Definition of a definable set of a substructure Let $M$ be a structure. Let $N$ be a substructure of $M$ (not necessarily an elementary substructure). Is it the case that every definable set $Y\subseteq$ $N^n$ in $N$ can be written as $Y=X\cap N^n$ where $X\subseteq M^n$ is a definable set in $M$?
 A: No.
It turns out that $\Bbb Z$ is definable in $\Bbb Q$ when consider it as an ordered field. However, a definable subset of $\Bbb R$ (when considered as an ordered field) is a finite union of intervals, therefore $\Bbb Z$ is not definable there.
In particular, there is no set of real numbers $A$ which is definable over $\Bbb R$ in the language of ordered fields, and $A\cap\Bbb Q=\Bbb Z$.
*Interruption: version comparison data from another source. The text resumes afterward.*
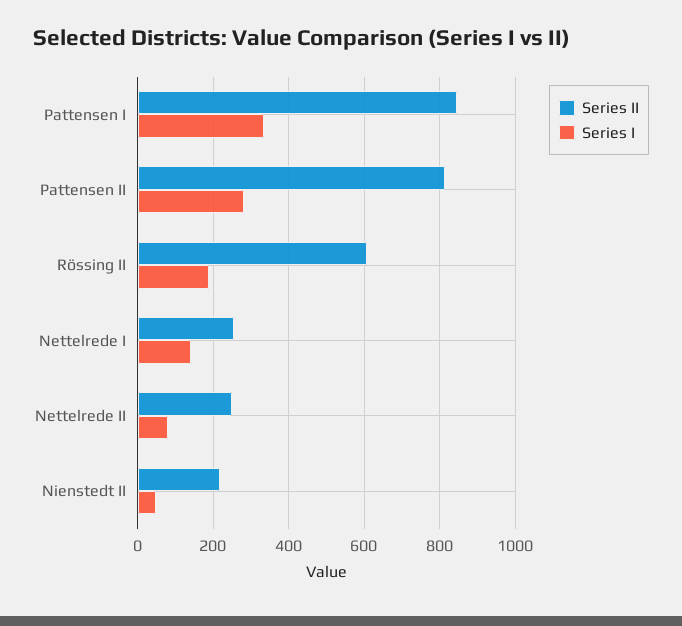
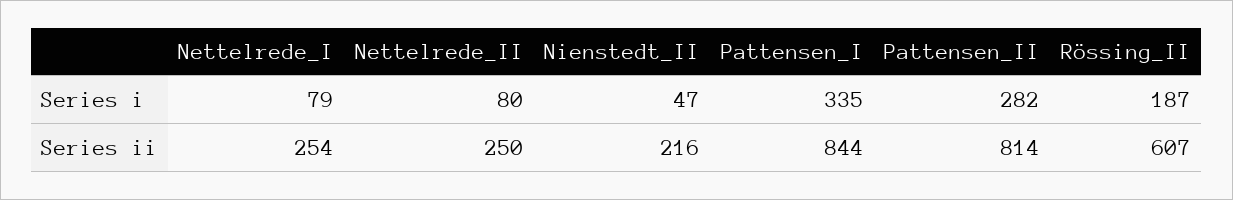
  {
    "Series II": {
      "Pattensen I": 844,
      "Pattensen II": 814,
      "Rössing II": 607,
      "Nettelrede I": 254,
      "Nettelrede II": 250,
      "Nienstedt II": 216
    },
    "Series I": {
      "Pattensen I": 335,
      "Pattensen II": 282,
      "Rössing II": 187,
-     "Nettelrede I": 140,
+     "Nettelrede I": 79,
      "Nettelrede II": 80,
      "Nienstedt II": 47
    }
  }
Under the assumption that the substructure is an elementary submodel, we actually do get this. In fact, here is a very nice observation I realized now:

The following are equivalent:
  
  
*
  
*$N\prec M$.
  
*If $A\subseteq M^n$ is definable by $\varphi$ in $M$, then $A\cap N^n$ is definable by $\varphi$ in $N$.
  

Proof.
Assume $N\prec M$, and $A=\{\bar m\mid M\models\varphi(\bar m)\}$. Then given any $k$-tuple from $N$, $\bar n$, $\bar n\in A\cap N^k$ if and only if $M\models\varphi(\bar n)$ if and only if $N\models\varphi(\bar n)$. So we get the wanted equality.
On the other hand, if we have relativization, suppose that $\bar n$ is a $k$-tuple from $N$, then for all $\varphi$, let $A_\varphi^M\subseteq M^k$ be $\{\bar m\mid M\models\varphi(\bar m)\}$, then $A_\varphi^N=A_\varphi^M\cap N^k$ and therefore $M\models\varphi(\bar n)$ if and only if $N\models\varphi(\bar n)$.
So your requested property is almost stating that $N$ is an elementary submodel of $M$. But it certainly holds for an elementary submodel.